Carlo Ancelotti surpreende ao escolher Rayan como titular do Brasil contra a Escócia, deixando Neymar no banco após recuperação e substituindo Raphinha; a decisão redefine o ataque na última rodada do Grupo C da Copa do Mundo 2026.
Rayan titular contra Escócia: por que Ancelotti mudou o ataque do Brasil
Ancelotti optou por Rayan como solução de velocidade e pressão pelos lados, abrindo mão de Raphinha como titular. A escolha sinaliza confiança no jovem de 19 anos e uma leitura clara do adversário: buscar dinamismo e transições rápidas para furar defesas compactas.
A decisão também mantém Neymar como opção no banco após recuperar-se de lesão na panturrilha direita, preservando o seu minuto a minuto e dando ao treinador alternativas ofensivas no segundo tempo.
Escalação provável do Brasil x Escócia
Alisson; Danilo, Marquinhos, Gabriel Magalhães e Douglas Santos; Casemiro e Bruno Guimarães; Rayan, Lucas Paquetá, Matheus Cunha e Vinícius Jr.
Luiz Henrique e Endrick começam entre os suplentes, com Neymar disponível caso o jogo peça talento e criação no terço final.

O que a mudança significa
Trazer Rayan eleva o ritmo e pressiona a saída de bola adversária, uma escolha coerente contra seleções que jogam fechadas.

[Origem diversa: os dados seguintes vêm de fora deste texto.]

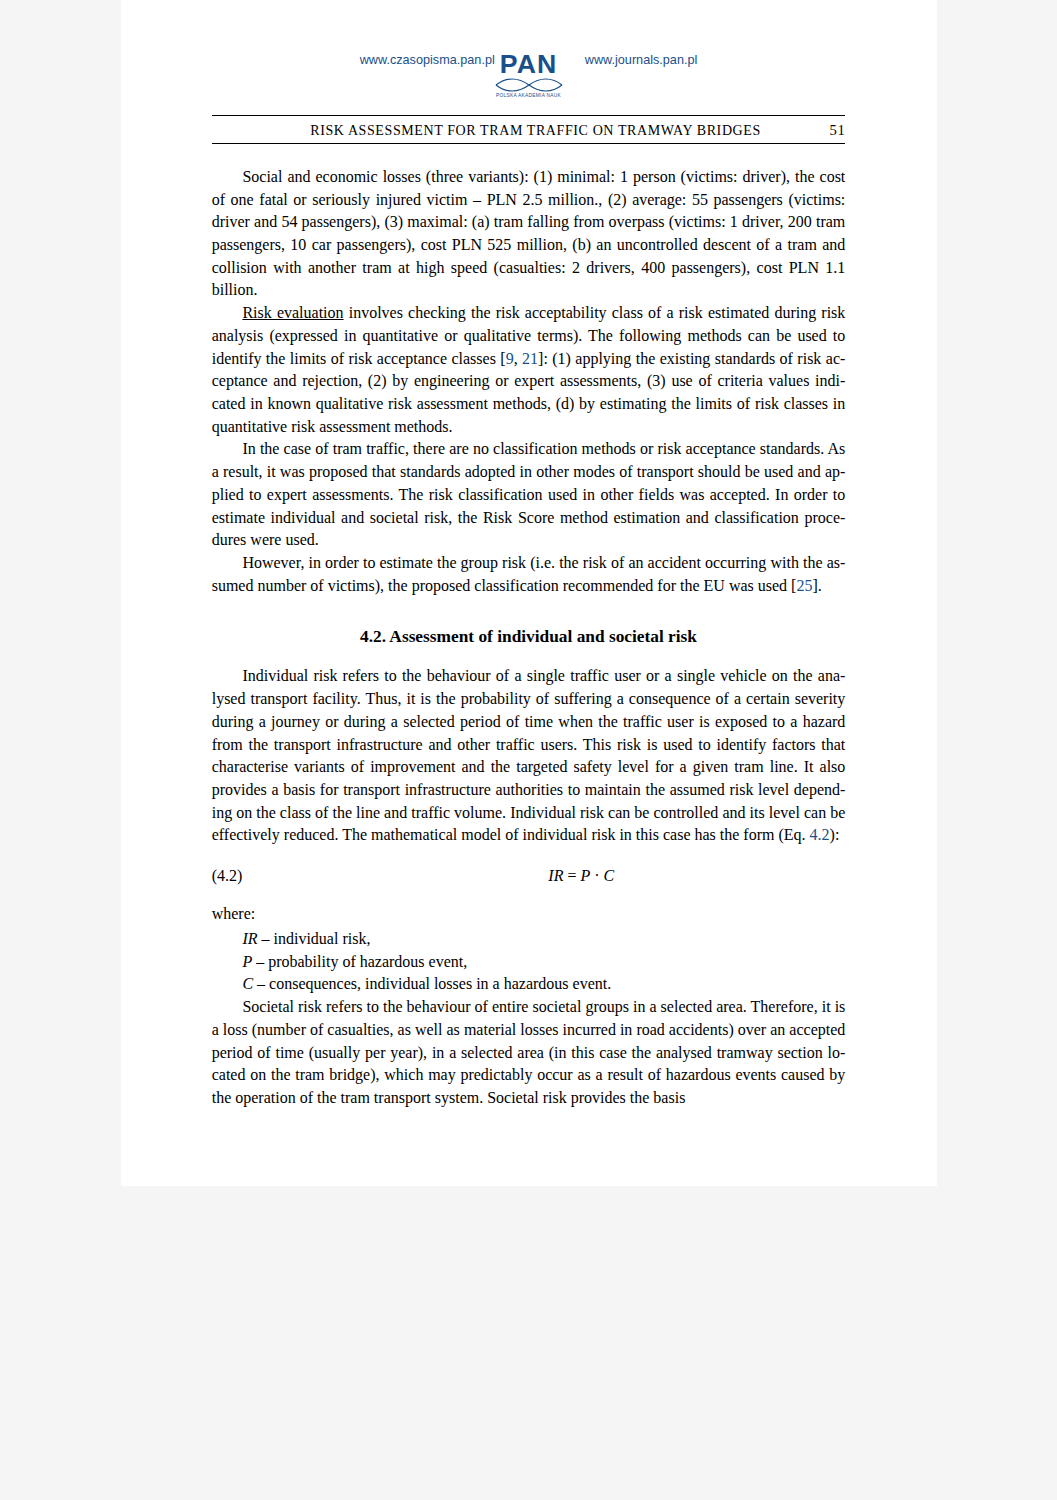www.czasopisma.pan.pl www.journals.pan.pl
PAN
POLSKA AKADEMIA NAUK
RISK ASSESSMENT FOR TRAM TRAFFIC ON TRAMWAY BRIDGES 51
Social and economic losses (three variants): (1) minimal: 1 person (victims: driver), the cost of one fatal or seriously injured victim – PLN 2.5 million., (2) average: 55 passengers (victims: driver and 54 passengers), (3) maximal: (a) tram falling from overpass (victims: 1 driver, 200 tram passengers, 10 car passengers), cost PLN 525 million, (b) an uncontrolled descent of a tram and collision with another tram at high speed (casualties: 2 drivers, 400 passengers), cost PLN 1.1 billion.
Risk evaluation involves checking the risk acceptability class of a risk estimated during risk analysis (expressed in quantitative or qualitative terms). The following methods can be used to identify the limits of risk acceptance classes [9, 21]: (1) applying the existing standards of risk acceptance and rejection, (2) by engineering or expert assessments, (3) use of criteria values indicated in known qualitative risk assessment methods, (d) by estimating the limits of risk classes in quantitative risk assessment methods.
In the case of tram traffic, there are no classification methods or risk acceptance standards. As a result, it was proposed that standards adopted in other modes of transport should be used and applied to expert assessments. The risk classification used in other fields was accepted. In order to estimate individual and societal risk, the Risk Score method estimation and classification procedures were used.
However, in order to estimate the group risk (i.e. the risk of an accident occurring with the assumed number of victims), the proposed classification recommended for the EU was used [25].
4.2. Assessment of individual and societal risk
Individual risk refers to the behaviour of a single traffic user or a single vehicle on the analysed transport facility. Thus, it is the probability of suffering a consequence of a certain severity during a journey or during a selected period of time when the traffic user is exposed to a hazard from the transport infrastructure and other traffic users. This risk is used to identify factors that characterise variants of improvement and the targeted safety level for a given tram line. It also provides a basis for transport infrastructure authorities to maintain the assumed risk level depending on the class of the line and traffic volume. Individual risk can be controlled and its level can be effectively reduced. The mathematical model of individual risk in this case has the form (Eq. 4.2):
(4.2)
IR = P · C
where:
IR – individual risk,
P – probability of hazardous event,
C – consequences, individual losses in a hazardous event.
Societal risk refers to the behaviour of entire societal groups in a selected area. Therefore, it is a loss (number of casualties, as well as material losses incurred in road accidents) over an accepted period of time (usually per year), in a selected area (in this case the analysed tramway section located on the tram bridge), which may predictably occur as a result of hazardous events caused by the operation of the tram transport system. Societal risk provides the basis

Substituir criatividade por intensidade mostra que Ancelotti prioriza controle territorial e rapidez nos contra-ataques.
Manter Casemiro e Bruno Guimarães dá equilíbrio entre proteção e circulação. Essa combinação busca anular os avanços escoceses e alimentar as transições para Vinícius Jr. e Rayan.
Impacto no grupo e na classificação
Com a vitória sobre o Haiti, o Brasil soma quatro pontos e lidera o Grupo C. O confronto contra a Escócia, dia 24, às 19h (horário de Brasília), em Miami, decide a ponta do grupo e define adversários das fases seguintes.
Sair em primeiro pode oferecer confronto teoricamente mais favorável nas oitavas; por isso a aposta de Ancelotti tem peso estratégico além do resultado imediato.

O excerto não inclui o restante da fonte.